Below is a short description of each column:

| Column | Type | Description |
|---------|------|-------------|
| **survived** | int (0 = No, 1 = Yes) | Whether the passenger survived. This will be our target variable in later sessions. |
| **pclass** | int (1, 2, 3) | Passenger class — a proxy for socioeconomic status (1st = upper, 2nd = middle, 3rd = lower). |
| **sex** | category | Gender of the passenger (`male`, `female`). |
| **age** | float | Age of the passenger in years. May contain missing values. |
| **sibsp** | int | Number of siblings or spouses aboard the Titanic. |
| **parch** | int | Number of parents or children aboard the Titanic. |
| **fare** | float | Ticket fare paid by the passenger (in British pounds). |
| **embarked** | category | Port of embarkation (`C` = Cherbourg, `Q` = Queenstown, `S` = Southampton). May contain missing values. |
| **class** | category | Duplicate of `pclass`, but stored as a categorical variable (`First`, `Second`, `Third`). |
| **who** | category | Simplified description of the passenger (`man`, `woman`, `child`). |
| **adult_male** | bool | Whether the passenger is an adult male (True/False). |
| **deck** | category | Deck level where the passenger’s cabin was located. Many values are missing. |
| **embark_town** | category | Full name of the embarkation town (`Cherbourg`, `Queenstown`, `Southampton`). Similar to `embarked`. |
| **alive** | category | Text version of survival status (`yes` / `no`). |
| **alone** | bool | Whether the passenger traveled alone. |


**Note:**  
For our preprocessing exercises, we will mainly use the following variables:
- `age`, `fare`, `sibsp`, `parch` → numerical features  
- `sex`, `class`, `embarked` → categorical features  
- `survived` → target variable for later modeling


In [None]:
import pandas as pd
import numpy as np
import seaborn as sns
from sklearn.model_selection import train_test_split
from sklearn.preprocessing import StandardScaler, OneHotEncoder, LabelEncoder, MinMaxScaler
from sklearn.impute import SimpleImputer

# Load Titanic dataset
df = sns.load_dataset("titanic")

# Display first rows
df.head()

Unnamed: 0,survived,pclass,sex,age,sibsp,parch,fare,embarked,class,who,adult_male,deck,embark_town,alive,alone
0,0,3,male,22.0,1,0,7.25,S,Third,man,True,,Southampton,no,False
1,1,1,female,38.0,1,0,71.2833,C,First,woman,False,C,Cherbourg,yes,False
2,1,3,female,26.0,0,0,7.925,S,Third,woman,False,,Southampton,yes,True
3,1,1,female,35.0,1,0,53.1,S,First,woman,False,C,Southampton,yes,False
4,0,3,male,35.0,0,0,8.05,S,Third,man,True,,Southampton,no,True


## Exploring the Titanic Dataset

Let's start by inspecting the structure of our data:
- What are the column names?
- What types of variables do we have?
- Are there any missing values?


### Exercise 1

1. Check how many unique values each column has.  
2. Identify which columns are categorical and which are numerical.  
3. Plot one or two distributions (e.g., `age`, `fare`) using `sns.histplot`.

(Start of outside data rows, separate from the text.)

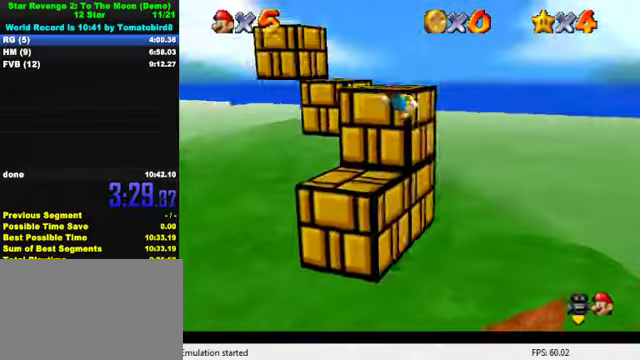
{"keys": ["up"], "events": [[34, "d", "down"], [100, "up", "down"], [134, "d", "up"], [200, "shift", "up"], [334, "left", "up"]]}
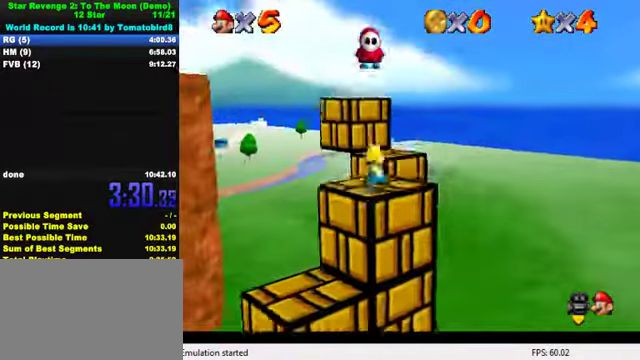
{"keys": ["right"], "events": [[234, "shift", "down"], [300, "shift", "up"], [367, "right", "down"], [500, "up", "up"]]}
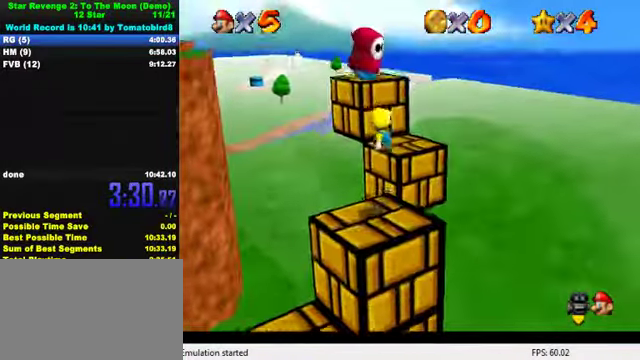
{"keys": ["ctrl", "right", "up"], "events": [[167, "ctrl", "down"], [167, "up", "down"], [234, "right", "up"], [500, "right", "down"]]}
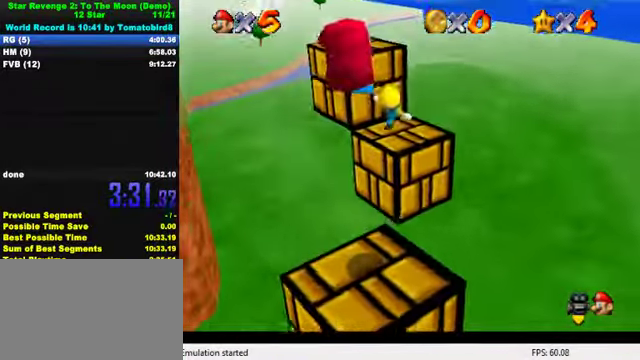
{"keys": ["down"], "events": [[34, "ctrl", "up"], [167, "right", "up"], [200, "left", "down"], [200, "shift", "down"], [267, "up", "up"], [334, "down", "down"], [367, "shift", "up"], [400, "d", "down"], [467, "left", "up"], [500, "d", "up"]]}
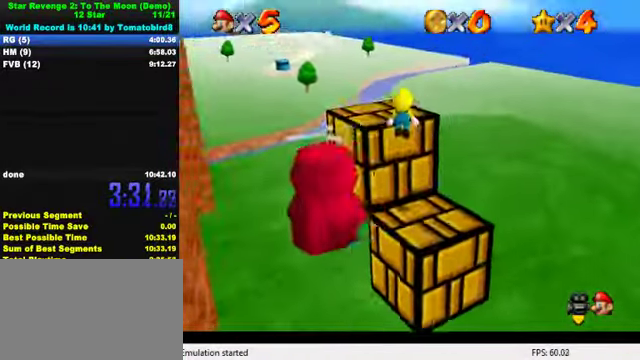
{"keys": ["up"], "events": [[100, "down", "up"], [200, "up", "down"], [300, "shift", "down"], [434, "shift", "up"]]}
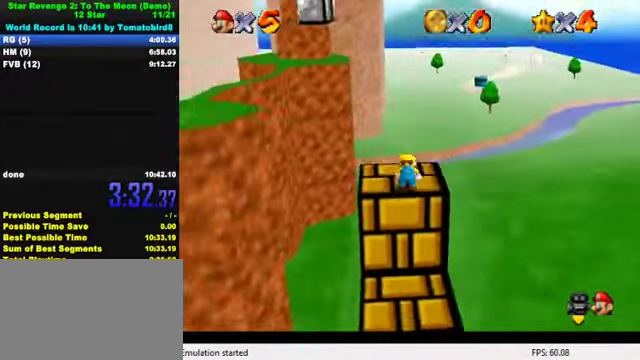
{"keys": ["left", "up"], "events": [[367, "left", "down"]]}
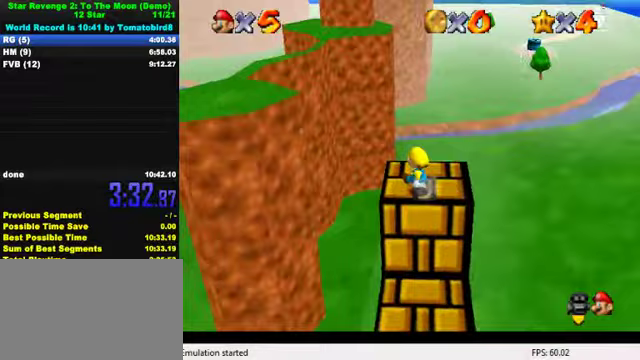
{"keys": ["left"], "events": [[200, "y", "down"], [233, "shift", "down"], [267, "up", "up"], [433, "shift", "up"], [433, "y", "up"]]}
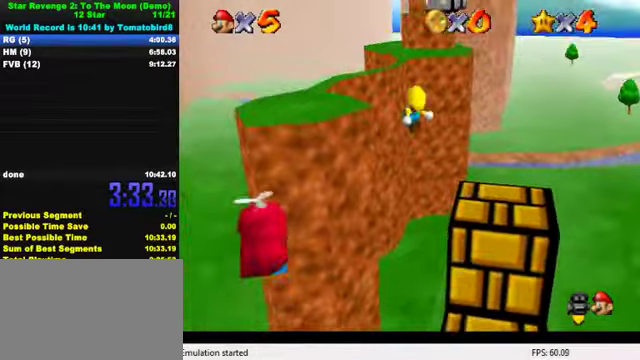
{"keys": [], "events": [[67, "a", "down"], [133, "a", "up"], [200, "a", "down"], [233, "down", "down"], [300, "a", "up"], [367, "left", "up"], [400, "down", "up"]]}
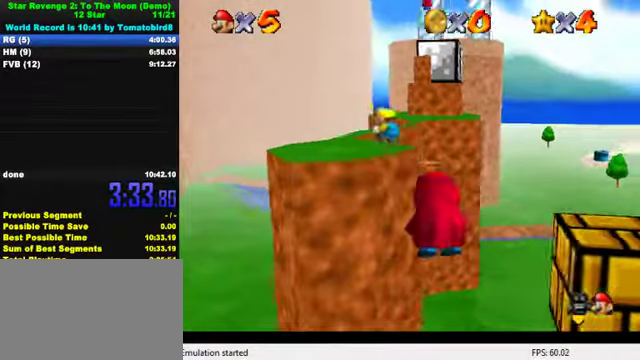
{"keys": ["shift", "up", "y"], "events": [[67, "up", "down"], [400, "y", "down"], [467, "shift", "down"]]}
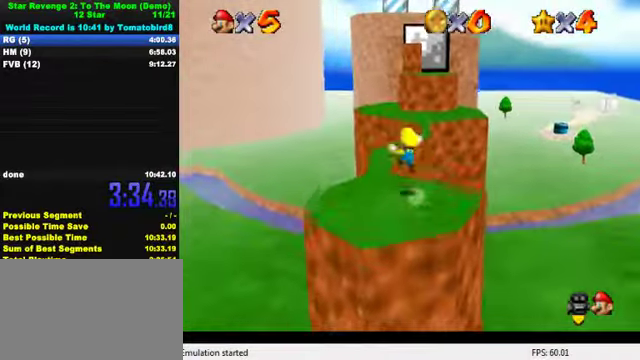
{"keys": ["right", "shift", "up", "y"], "events": [[100, "right", "down"]]}
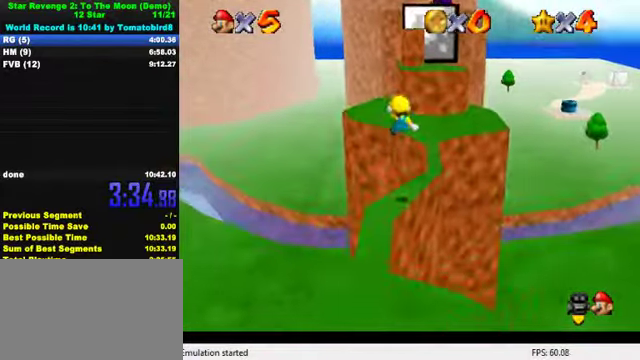
{"keys": ["right", "shift", "up", "y"], "events": []}
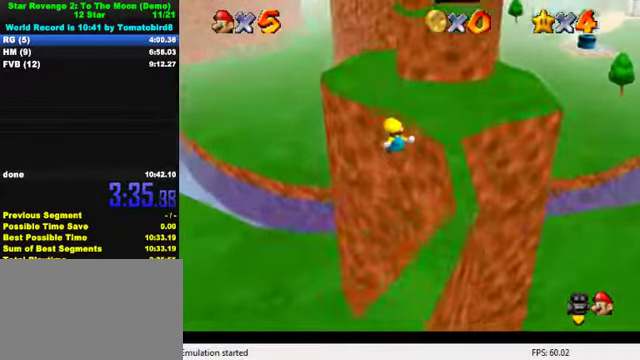
{"keys": ["a", "down"], "events": [[33, "shift", "up"], [67, "y", "up"], [167, "shift", "down"], [300, "shift", "up"], [367, "up", "up"], [433, "down", "down"], [433, "right", "up"], [467, "a", "down"]]}
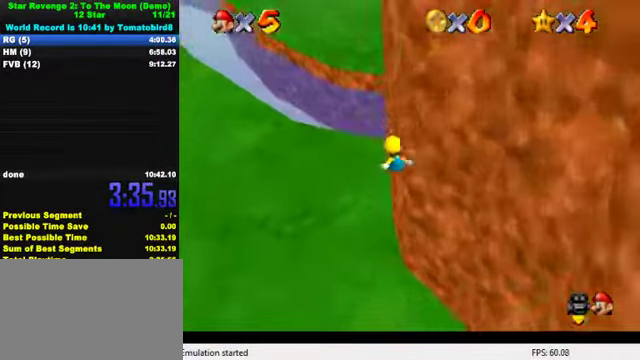
{"keys": ["d", "left", "up"], "events": [[33, "a", "up"], [33, "left", "down"], [133, "down", "up"], [133, "w", "down"], [233, "w", "up"], [267, "up", "down"], [300, "d", "down"], [400, "d", "up"], [467, "d", "down"]]}
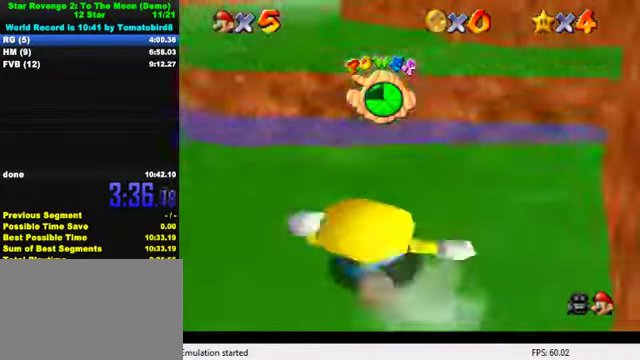
{"keys": ["left"], "events": [[100, "d", "up"], [100, "up", "up"], [167, "d", "down"], [300, "d", "up"], [367, "d", "down"], [467, "d", "up"]]}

*Hint:* use `df.nunique()` and `sns.histplot(df['age'])`.

**1. Check how many unique values each column has**

**2. Identify which columns are categorical and which are numerical.**

**3. Plot one or two distributions (e.g., `age`, `fare`) using `sns.histplot`.**

## Handling Missing Values

Let's look closer at missing data:
- The `age` column has some missing entries.
- The `embarked` column also contains missing values.

We can:
1. Drop rows or columns with too many NaNs.
2. Fill (impute) missing values with mean, median, or most frequent values.


### Exercise 2

Try to:
1. Inspect the `deck` and `embark_town` columns.  
2. Decide how you would handle their missing values.  
3. Apply your chosen strategy (drop, fill, and how to fill).

*Discuss your reasoning:* When is it better to drop vs impute?

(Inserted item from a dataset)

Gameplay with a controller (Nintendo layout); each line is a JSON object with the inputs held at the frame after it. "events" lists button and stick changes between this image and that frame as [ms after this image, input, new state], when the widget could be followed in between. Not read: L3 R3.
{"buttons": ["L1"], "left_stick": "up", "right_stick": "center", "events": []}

**1. Inspect the `deck` and `embark_town` columns.**

**2. Decide how you would handle their missing values.**  

**3. Apply your chosen strategy (drop, fill, and how to fill).**

**Bonus exercise: try imputation using interpolate for numerical variables**

### Encoding Categorical Variables

Machine learning models require numerical input.
We need to **encode** categorical variables such as `sex`, `class`, and `embarked`.

Common approaches:
- **Label encoding:** assign integer IDs (good for ordinal categories)
- **One-Hot encoding:** create binary columns for each category (good for nominal categories)


### Exercise 3 – Encoding Categorical Variables

So far, we’ve seen how to use **One-Hot Encoding** to convert categorical features into binary variables.  
Now let’s go deeper and compare it with **Label Encoding**.

1. Identify which categorical columns are **ordinal** (with a meaningful order) and which are **nominal** (no inherent order).   
2. Apply **Label Encoding** to the ordinal feature(s).  
3. Apply **One-Hot Encoding** to the nominal feature(s).  
4. Combine all encoded columns into a single processed dataset with the numerical variables.  
5. Compare the two encoding methods — what are the pros and cons of each?

*Hint:*  
You can use `sklearn.preprocessing.LabelEncoder` for label encoding and `OneHotEncoder` for one-hot encoding.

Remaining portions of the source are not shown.